Dr Steven Lu, Co-Founder & Chief Medical Officer - Last updated March 2026
In a sick-care focused world where people are living longer, but not better, and with an unfathomable global burden of chronic disease, we are leading the shift toward more effective, efficient healthcare - and we have 8 billion opportunities.
To deliver as much health, for as many people as possible, at the lowest cost.
Each phrase is load-bearing. Together, they define what we are trying to achieve.
Health outcomes, reach, and cost are the lens through which every clinical principle is evaluated.
Most principles serve all three simultaneously - and that compounding effect is not accidental. It is the core logic of the Everlab clinical model.
The conventional definition of health - the absence of diagnosable disease - undersells what is possible. All health systems need to take a much more ambitious view of what we can achieve. At Everlab, we start from that premise.
A person whose diabetes is "controlled" but who is exhausted, cognitively flat, and unable to do what they love is not, by our definition, healthy.
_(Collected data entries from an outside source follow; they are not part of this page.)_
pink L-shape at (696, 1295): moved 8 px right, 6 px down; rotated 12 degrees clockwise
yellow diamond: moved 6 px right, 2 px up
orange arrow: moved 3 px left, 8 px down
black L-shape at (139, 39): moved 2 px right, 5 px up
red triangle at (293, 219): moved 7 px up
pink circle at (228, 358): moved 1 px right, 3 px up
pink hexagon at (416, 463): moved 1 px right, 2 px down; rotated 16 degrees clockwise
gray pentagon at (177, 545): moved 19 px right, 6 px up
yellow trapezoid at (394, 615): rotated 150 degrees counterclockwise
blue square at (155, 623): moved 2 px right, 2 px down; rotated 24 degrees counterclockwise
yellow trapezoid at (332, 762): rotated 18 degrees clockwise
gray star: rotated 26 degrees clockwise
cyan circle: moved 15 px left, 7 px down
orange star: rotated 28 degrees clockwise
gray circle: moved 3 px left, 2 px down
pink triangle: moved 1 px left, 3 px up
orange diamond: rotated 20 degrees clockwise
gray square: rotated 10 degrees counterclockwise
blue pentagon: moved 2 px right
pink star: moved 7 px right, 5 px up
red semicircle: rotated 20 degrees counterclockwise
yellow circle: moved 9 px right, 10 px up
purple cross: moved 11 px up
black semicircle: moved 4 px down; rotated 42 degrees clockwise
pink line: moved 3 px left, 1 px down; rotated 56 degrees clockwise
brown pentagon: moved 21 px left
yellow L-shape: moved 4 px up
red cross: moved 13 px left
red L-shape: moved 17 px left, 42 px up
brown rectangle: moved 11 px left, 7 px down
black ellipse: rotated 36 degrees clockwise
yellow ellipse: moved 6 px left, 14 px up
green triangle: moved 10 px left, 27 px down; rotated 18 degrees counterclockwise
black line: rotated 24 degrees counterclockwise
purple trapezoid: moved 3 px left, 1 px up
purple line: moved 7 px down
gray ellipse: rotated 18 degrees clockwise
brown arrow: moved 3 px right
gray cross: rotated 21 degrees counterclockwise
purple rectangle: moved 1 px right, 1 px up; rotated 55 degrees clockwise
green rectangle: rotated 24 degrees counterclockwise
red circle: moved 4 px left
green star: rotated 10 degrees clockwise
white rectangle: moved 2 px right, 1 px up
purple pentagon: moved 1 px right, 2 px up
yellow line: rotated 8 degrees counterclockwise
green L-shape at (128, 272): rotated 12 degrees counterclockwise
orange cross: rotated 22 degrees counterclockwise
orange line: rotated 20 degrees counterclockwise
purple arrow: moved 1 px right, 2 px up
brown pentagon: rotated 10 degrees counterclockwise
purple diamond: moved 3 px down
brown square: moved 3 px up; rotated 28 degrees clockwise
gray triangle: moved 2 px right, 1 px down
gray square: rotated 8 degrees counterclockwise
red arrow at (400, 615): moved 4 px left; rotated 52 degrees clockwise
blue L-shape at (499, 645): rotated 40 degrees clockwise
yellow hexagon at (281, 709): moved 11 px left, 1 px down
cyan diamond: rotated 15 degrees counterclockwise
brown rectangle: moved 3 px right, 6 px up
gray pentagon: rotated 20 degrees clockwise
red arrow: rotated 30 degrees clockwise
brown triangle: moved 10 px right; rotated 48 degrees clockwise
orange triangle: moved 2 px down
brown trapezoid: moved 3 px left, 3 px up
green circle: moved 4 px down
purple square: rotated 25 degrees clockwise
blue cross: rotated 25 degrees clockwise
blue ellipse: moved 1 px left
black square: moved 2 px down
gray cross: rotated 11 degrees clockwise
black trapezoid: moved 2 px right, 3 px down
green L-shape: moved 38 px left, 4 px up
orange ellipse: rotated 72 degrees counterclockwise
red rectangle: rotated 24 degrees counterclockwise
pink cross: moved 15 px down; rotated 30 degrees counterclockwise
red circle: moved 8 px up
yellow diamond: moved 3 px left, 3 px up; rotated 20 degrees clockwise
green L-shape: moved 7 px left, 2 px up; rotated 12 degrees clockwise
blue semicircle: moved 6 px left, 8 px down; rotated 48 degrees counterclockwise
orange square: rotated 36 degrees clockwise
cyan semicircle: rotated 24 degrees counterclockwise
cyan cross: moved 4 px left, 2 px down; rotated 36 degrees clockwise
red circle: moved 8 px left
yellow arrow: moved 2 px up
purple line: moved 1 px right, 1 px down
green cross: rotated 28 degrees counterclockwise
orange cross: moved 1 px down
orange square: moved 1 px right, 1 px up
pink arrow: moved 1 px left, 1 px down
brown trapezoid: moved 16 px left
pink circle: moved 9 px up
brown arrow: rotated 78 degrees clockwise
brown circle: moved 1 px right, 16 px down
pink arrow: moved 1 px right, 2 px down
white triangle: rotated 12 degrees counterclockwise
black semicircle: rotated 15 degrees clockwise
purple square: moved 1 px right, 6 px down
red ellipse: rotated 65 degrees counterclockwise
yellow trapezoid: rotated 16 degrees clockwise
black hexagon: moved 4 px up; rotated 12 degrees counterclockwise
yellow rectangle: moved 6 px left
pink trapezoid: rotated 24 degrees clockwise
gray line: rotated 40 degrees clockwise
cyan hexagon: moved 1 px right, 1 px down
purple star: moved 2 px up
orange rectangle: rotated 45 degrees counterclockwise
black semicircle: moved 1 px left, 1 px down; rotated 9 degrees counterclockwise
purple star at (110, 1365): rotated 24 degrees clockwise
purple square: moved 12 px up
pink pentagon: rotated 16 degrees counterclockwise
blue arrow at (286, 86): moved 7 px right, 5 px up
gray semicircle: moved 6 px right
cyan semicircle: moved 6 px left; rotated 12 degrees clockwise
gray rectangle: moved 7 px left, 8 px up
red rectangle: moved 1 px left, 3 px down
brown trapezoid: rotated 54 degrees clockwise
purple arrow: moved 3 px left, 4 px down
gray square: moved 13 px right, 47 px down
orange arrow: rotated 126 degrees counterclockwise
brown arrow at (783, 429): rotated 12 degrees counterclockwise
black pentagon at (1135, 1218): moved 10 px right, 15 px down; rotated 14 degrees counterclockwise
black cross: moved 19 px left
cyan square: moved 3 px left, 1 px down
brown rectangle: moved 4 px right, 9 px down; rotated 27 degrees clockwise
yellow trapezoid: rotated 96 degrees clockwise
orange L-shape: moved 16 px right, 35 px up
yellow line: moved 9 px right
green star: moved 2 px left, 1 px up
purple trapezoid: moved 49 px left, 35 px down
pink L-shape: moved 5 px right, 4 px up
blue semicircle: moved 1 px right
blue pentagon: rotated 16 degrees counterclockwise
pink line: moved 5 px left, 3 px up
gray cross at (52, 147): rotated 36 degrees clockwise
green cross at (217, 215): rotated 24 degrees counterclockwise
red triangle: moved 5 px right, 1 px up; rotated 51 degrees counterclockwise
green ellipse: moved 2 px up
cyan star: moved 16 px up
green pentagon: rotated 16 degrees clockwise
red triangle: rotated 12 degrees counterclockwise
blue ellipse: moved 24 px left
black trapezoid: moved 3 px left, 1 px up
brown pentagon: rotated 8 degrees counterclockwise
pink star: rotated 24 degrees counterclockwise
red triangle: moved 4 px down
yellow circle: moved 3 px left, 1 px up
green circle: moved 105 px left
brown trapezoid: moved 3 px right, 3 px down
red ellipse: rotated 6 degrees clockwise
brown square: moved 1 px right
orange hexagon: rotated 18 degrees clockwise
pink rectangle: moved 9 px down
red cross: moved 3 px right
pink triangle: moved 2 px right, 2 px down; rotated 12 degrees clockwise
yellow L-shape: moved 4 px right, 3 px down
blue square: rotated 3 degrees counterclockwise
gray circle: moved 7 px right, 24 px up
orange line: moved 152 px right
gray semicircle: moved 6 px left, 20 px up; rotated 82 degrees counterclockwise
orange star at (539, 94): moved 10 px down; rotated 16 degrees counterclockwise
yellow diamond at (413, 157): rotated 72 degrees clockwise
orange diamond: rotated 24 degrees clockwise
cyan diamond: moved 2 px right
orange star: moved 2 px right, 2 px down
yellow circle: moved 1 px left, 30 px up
Everlab defines health across three dimensions, each building on the last.
🔹 Minimise disease
Identify risk early, intervene before disease manifests, and manage established conditions in ways that limit their functional impact - not merely their biomarker expression.
🔹 Optimise function
Genuine energy, not just the absence of fatigue. Cognitive sharpness and clarity, not just the absence of decline. The gap between "not sick" and "functioning well" is where most of the lived experience of health resides, and where conventional medicine has the least to say.
🔹 Maximise performance
When disease burden is low and function is optimised, people are freed to pursue what matters to them - their relationships, ambitions, and potential. This is the outcome the first two dimensions make possible.